= Data =
◇ ◇ ◇ ◇ ◇ ◇ ◇
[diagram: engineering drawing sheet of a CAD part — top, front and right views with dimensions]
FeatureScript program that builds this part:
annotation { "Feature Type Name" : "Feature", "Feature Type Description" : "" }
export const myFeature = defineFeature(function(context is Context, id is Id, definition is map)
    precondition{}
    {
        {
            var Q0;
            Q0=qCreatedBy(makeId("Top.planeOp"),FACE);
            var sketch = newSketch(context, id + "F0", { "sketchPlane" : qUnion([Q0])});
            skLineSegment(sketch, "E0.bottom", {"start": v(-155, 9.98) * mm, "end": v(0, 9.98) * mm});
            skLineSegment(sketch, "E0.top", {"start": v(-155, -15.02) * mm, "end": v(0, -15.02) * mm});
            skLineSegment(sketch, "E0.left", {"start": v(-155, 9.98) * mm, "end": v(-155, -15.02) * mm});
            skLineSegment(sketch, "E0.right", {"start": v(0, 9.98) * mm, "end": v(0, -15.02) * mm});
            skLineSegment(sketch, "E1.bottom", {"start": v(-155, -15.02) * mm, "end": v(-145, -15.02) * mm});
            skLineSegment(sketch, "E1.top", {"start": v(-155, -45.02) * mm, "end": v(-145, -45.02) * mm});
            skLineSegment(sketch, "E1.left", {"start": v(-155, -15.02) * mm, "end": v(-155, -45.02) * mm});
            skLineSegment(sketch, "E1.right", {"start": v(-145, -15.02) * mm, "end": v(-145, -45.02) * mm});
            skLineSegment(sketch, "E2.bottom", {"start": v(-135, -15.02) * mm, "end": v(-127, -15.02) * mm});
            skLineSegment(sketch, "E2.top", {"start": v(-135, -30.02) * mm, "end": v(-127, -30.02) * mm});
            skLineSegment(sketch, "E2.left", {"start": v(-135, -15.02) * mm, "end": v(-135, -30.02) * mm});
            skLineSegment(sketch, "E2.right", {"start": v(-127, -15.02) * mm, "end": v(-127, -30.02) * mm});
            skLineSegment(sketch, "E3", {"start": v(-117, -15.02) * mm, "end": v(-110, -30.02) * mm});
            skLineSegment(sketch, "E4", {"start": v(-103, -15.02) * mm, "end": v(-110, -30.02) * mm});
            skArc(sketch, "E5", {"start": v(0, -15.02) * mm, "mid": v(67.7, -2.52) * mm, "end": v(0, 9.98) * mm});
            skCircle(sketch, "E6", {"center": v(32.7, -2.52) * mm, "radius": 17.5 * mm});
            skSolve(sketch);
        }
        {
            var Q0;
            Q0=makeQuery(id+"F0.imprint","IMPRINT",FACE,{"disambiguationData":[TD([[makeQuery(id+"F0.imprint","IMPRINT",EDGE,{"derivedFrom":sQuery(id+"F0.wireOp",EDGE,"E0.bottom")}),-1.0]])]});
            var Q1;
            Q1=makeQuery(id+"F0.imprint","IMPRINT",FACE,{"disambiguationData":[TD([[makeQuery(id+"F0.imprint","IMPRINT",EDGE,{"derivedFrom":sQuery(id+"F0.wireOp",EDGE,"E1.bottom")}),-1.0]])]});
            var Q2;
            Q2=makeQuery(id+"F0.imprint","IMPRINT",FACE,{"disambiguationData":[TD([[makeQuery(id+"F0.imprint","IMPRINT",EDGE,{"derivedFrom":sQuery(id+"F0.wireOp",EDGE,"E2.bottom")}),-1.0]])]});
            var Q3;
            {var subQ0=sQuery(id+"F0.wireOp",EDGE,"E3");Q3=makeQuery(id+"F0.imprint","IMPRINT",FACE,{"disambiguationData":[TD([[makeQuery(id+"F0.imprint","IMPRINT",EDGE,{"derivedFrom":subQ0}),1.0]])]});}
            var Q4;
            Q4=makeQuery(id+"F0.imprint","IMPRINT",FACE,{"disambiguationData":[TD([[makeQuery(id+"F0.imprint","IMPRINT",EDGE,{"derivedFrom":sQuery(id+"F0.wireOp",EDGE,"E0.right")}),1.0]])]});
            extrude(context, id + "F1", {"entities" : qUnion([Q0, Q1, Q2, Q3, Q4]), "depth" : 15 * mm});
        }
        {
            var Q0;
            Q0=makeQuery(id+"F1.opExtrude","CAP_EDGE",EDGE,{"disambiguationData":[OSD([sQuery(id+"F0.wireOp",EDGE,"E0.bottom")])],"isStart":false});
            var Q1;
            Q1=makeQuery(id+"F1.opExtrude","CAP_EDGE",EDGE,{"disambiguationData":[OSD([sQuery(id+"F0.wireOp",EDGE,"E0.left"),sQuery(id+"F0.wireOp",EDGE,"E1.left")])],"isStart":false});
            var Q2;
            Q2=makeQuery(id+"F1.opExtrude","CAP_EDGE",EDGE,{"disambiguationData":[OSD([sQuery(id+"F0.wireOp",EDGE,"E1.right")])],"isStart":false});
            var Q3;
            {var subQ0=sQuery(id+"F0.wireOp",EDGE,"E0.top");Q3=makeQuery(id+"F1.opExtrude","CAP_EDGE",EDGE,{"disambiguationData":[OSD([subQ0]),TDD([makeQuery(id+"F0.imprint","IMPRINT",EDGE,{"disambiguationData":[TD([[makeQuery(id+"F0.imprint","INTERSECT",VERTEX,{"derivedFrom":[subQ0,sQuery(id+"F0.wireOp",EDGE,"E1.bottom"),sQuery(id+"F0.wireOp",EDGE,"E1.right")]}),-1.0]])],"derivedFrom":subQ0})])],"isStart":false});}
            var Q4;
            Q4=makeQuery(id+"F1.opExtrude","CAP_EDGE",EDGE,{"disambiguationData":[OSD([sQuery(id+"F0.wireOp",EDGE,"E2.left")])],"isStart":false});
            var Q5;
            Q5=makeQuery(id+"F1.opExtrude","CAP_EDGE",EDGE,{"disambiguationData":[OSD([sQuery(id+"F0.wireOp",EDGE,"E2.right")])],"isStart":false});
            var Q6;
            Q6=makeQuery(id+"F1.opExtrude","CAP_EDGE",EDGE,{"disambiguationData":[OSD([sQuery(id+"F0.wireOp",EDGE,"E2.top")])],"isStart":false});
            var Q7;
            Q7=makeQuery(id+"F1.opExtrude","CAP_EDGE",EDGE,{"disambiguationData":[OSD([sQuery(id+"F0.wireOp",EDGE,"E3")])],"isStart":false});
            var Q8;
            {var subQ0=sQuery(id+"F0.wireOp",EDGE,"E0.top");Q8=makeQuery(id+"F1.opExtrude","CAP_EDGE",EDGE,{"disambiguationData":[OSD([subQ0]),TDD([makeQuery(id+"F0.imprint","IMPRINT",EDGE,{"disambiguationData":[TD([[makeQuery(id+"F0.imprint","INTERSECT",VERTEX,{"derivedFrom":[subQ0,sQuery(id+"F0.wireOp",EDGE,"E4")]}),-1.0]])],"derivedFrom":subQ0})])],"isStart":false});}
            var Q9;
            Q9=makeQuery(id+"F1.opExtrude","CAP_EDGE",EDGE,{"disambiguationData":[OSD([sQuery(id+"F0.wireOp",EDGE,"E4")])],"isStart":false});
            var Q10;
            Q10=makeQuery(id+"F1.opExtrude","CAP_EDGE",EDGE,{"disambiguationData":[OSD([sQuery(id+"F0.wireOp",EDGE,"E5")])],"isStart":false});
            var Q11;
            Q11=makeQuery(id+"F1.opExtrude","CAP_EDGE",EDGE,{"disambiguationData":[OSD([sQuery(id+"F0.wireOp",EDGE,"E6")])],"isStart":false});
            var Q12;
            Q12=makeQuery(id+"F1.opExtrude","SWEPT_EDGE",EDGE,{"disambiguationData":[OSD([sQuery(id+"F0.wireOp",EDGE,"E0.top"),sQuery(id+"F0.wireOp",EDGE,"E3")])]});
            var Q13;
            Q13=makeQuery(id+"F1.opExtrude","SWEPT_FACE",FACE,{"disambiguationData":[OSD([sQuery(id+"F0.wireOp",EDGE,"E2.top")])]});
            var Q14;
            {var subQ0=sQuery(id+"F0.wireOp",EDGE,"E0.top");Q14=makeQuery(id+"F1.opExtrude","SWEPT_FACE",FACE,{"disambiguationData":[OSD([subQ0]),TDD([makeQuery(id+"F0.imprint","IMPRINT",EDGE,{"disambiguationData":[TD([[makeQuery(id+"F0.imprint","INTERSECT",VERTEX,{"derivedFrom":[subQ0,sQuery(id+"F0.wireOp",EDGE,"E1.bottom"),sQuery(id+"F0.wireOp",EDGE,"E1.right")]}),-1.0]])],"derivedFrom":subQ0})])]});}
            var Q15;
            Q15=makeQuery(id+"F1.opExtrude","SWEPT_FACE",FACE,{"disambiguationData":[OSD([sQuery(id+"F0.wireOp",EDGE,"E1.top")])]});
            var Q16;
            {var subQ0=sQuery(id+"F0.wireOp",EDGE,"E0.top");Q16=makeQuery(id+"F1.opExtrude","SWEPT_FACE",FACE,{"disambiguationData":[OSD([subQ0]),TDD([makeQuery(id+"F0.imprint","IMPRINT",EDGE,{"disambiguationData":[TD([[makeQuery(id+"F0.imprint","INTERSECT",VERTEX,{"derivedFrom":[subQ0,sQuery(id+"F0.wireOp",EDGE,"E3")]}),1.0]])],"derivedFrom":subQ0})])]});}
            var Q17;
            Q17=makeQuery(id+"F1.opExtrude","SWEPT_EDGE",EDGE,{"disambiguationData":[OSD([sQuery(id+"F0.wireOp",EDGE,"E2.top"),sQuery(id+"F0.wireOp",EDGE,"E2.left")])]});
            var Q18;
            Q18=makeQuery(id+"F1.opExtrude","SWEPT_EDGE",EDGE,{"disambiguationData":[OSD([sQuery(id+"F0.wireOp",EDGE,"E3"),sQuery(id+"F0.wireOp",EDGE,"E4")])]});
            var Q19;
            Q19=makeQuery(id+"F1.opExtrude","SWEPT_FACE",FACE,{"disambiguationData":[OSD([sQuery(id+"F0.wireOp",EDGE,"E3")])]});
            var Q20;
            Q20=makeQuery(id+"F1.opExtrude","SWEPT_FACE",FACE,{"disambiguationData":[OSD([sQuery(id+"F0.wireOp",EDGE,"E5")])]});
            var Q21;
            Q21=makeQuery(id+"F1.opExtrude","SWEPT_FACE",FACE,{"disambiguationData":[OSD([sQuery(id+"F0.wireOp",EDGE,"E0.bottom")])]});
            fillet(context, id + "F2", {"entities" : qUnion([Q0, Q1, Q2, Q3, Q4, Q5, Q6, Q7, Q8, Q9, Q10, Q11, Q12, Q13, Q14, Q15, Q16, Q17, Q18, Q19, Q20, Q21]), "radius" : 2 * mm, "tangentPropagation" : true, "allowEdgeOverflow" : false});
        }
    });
◇ ◇ ◇ ◇ ◇ ◇ ◇
= Stated problem =
Transcribe the material word for word, starting at its first line and ending at the line that contains "export const myFeature", including that line.

= Expected answer =
[diagram: engineering drawing sheet of a CAD part — top, front and right views with dimensions]
FeatureScript program that builds this part:
annotation { "Feature Type Name" : "Feature", "Feature Type Description" : "" }
export const myFeature = defineFeature(function(context is Context, id is Id, definition is map)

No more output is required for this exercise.